Because each research lab developed its own studies, they came from a variety of social, behavioral and psychological fields such as marketing, political psychology, prejudice, and decision-making. They all involved human subjects and adhered to certain constraints, such as not using deception. “We really built into the process that the individual labs would act independently,” Protzko said. “They would go about their sort of normal topics they were interested in and how they would run their studies.”
Collectively, their meta-scientific investigation provides evidence that low replicability and declining effects are not inevitable. Rigor enhancing practices can lead to very high replication rates, but exactly identifying which practices work best will take further study. This study’s “kitchen sink” approach — using multiple rigor-enhancing practices at once — didn’t isolate any individual practice’s effect.

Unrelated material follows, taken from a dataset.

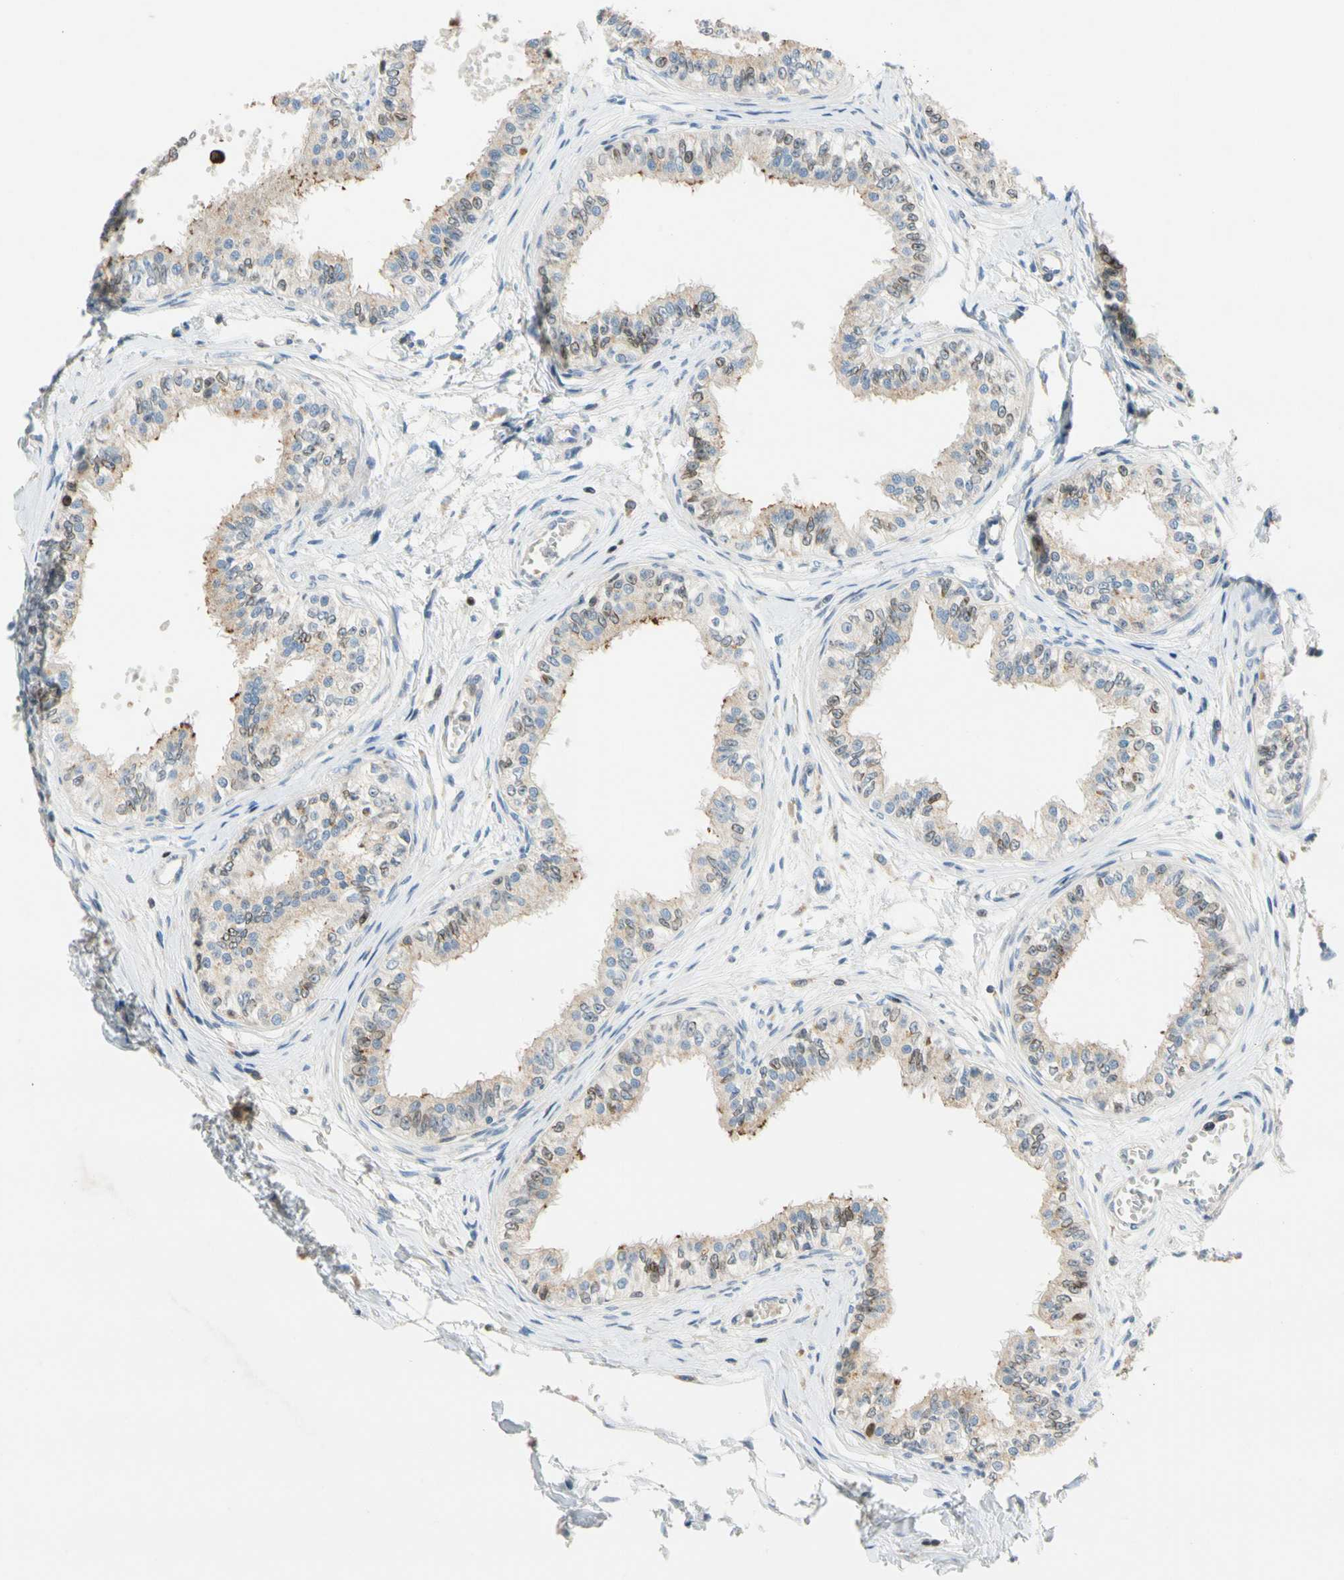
{"staining": {"intensity": "moderate", "quantity": "25%-75%", "location": "cytoplasmic/membranous,nuclear"}, "tissue": "epididymis", "cell_type": "Glandular cells", "image_type": "normal", "snomed": [{"axis": "morphology", "description": "Normal tissue, NOS"}, {"axis": "morphology", "description": "Adenocarcinoma, metastatic, NOS"}, {"axis": "topography", "description": "Testis"}, {"axis": "topography", "description": "Epididymis"}], "caption": "IHC staining of unremarkable epididymis, which shows medium levels of moderate cytoplasmic/membranous,nuclear positivity in approximately 25%-75% of glandular cells indicating moderate cytoplasmic/membranous,nuclear protein positivity. The staining was performed using DAB (3,3'-diaminobenzidine) (brown) for protein detection and nuclei were counterstained in hematoxylin (blue).", "gene": "SP140", "patient": {"sex": "male", "age": 26}}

Additional investigators on the study are Jordan Axt (Department of Psychology, McGill University of Montreal, Canada); Matt Berent (Matt Berent Consulting); Nicholas Buttrick (Department of Psychology, University of Wisconsin-Madison), Matthew DeBell (Institute for Research in Social Sciences, Stanford University), Charles R. Ebersole (Department of Psychology, University of Virginia), Sebastian Lundmark (The SOM Institute, University of Gothenburg, Sweden); Bo MacInnis (Department of Communication, Stanford University), Michael O’Donnell, (McDonough School of Business, Georgetown University); Hannah Perfecto (Olin School of Business, Washington University in St. Louis); James E. Pustejovsky (Educational Psychology Department, University of Wisconsin-Madison); Scott S. Roeder (Darla Moore School of Business, University of South Carolina); and Jan Walleczek (Phenoscience Laboratories, Berlin, Germany).